Chuck's fingers twitch. The port and the shield around it vanish again smoothly, leaving nothing but faint, pink seams where they were.
"Whoa," says Mike. Chuck glances back at him, grinning.
"Pretty cool?" He sounds kind of nervous, like he's still worried he's going to scare Mike off. Mike wraps his arm over Chuck's shoulders too, squeezing him tight instead. His hand rests on Dutch's shoulder—Dutch glances up at him and grins.
"Awesome."
Chuck lights up and it's so worth it. "Yeah?"
"Totally." Mike pokes at the palm with the port in it—there's no trace of the metal, just that almost invisible scar. "Wow."
A thundering roar cuts off whatever Chuck was about to say—Stronghorn comes roaring back into the garage, flickers and goes dark as Texas turns her off and pops her open. To Mike's surprise when the top of the car flips neatly open, Texas isn't the only person climbing out. Julie slides down Stronghorn's hood and lands lightly on her feet. Texas vaults out too, shoves his hands in his pockets and wanders around the car to say something to her, too quiet to hear.
"Hey!"
They both look up as Dutch strolls over to the edge of the ledge overlooking the garage. "Yeah?" Julie calls back.
"Where were you guys?"
"Driving!" Texas crosses his arms, striding over to glare up at them . "What's it look like we were doin'?" and then, before anybody can actually answer, "—what are you doin' up there?"
"Trying things out," says Dutch cagily, and grins back at Chuck as Jacob, Mike and Chuck wander over to look down into the garage. "Thanks again, by the way."
"Yeah," says Chuck, "no problem."
"Trying what out?" Texas squints at them. "…hey. Were you—?"
"Whatever you're gonna say," says Jacob firmly, "—I'm gonna go ahead and say no."
"I was just poking around in my arm," says Chuck, and elbows Dutch. "Quit making it sound weird!"
"I didn't!" Dutch doesn't bother to pretend he's not laughing. "I didn't say anything!"

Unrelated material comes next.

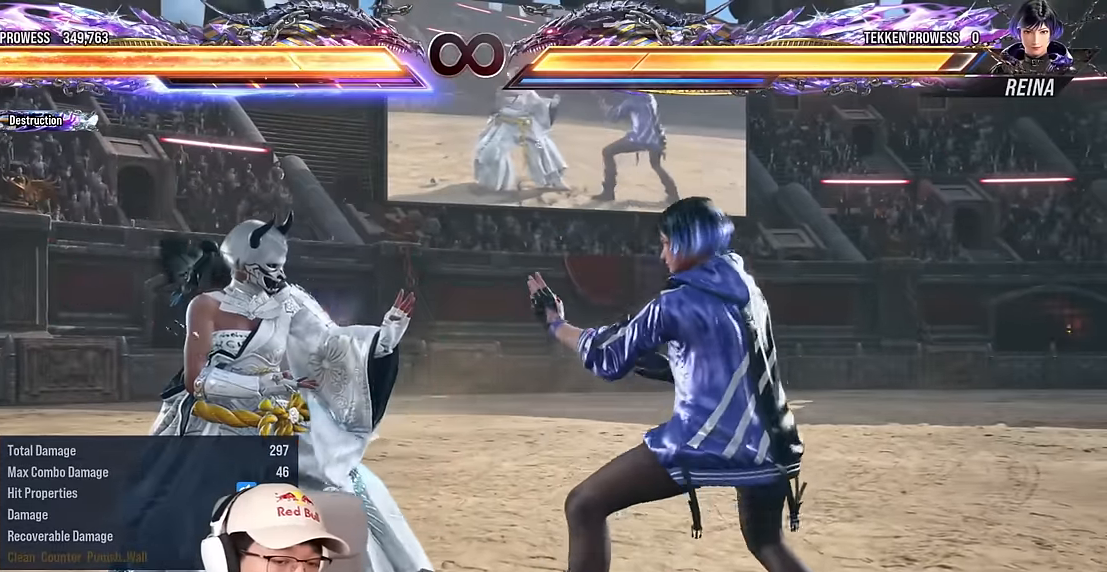
{"buttons": [], "left_stick": "center", "events": [[50, "left_stick", "right"], [183, "left_stick", "left"], [400, "left_stick", "center"]]}
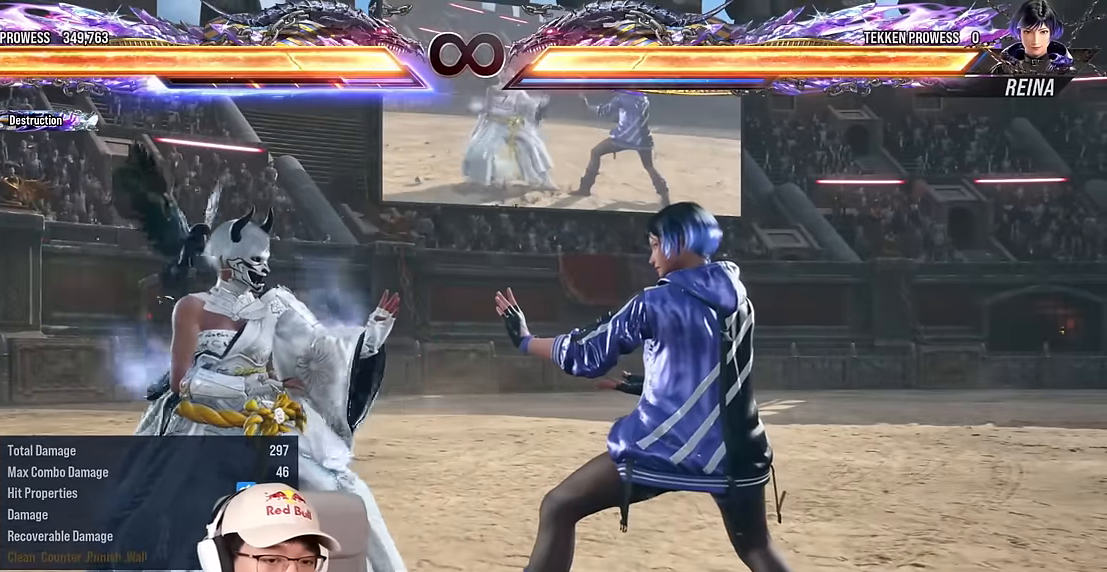
{"buttons": [], "left_stick": "left", "events": [[283, "left_stick", "left"], [366, "left_stick", "center"], [433, "left_stick", "left"]]}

Everybody drops down, one at a time, and the organized chaos of a comfortable Burner argument wells up as they all come inside and settle into the lounge, spreading out to start up video games or cards or to read. Jacob ducks around the counter and starts stirring something on the stove that smells weirdly earthy and looks kind of like a pot full of mud, listening to his kids argue with an expression of profound contentment on his face.
"I'm surprised you're still here," Julie says to Chuck, during a brief lull in the conversation as Dutch fiddles with a loose plate on ROTH's side and Texas jogs to the kitchen to bother Jacob for food.
"What?" Chuck, who's been staring at his hand and flexing his fingers carefully, glances up, distracted. "Why?"
"It's four."
"So?"
"…so…it's a Friday night?"
Chuck's mouth drops open. "It's what?!"
"What?" Mike sits up, startled by the sudden volume of Chuck's voice. "—what's up?"
"It's Friday!" Chuck is scrambling upright—he has to shove Mike's legs off his lap to get upright, and Mike stands up too, disgruntled and still confused. "Mike, come on! Friday nights, remember? I was supposed to be on the battlefield fifteen minutes ago!"
"I'll pass tonight," Julie says, as Chuck digs around and yanks his shoes out from under the couch, fumbling them in his hurry. "Hey Dutch, Texas! Do you guys wanna go RPing with Chuck?"
"TEXAS NEEDS HIS CALORIES!" Texas's voice echoes out of the kitchen. Dutch waves a hand vaguely, tongue sticking out of the corner of his mouth, frowning at ROTH's plating.
"I'll go!" Mike pushes himself up. "Come on, bud. Let's go save a kingdom."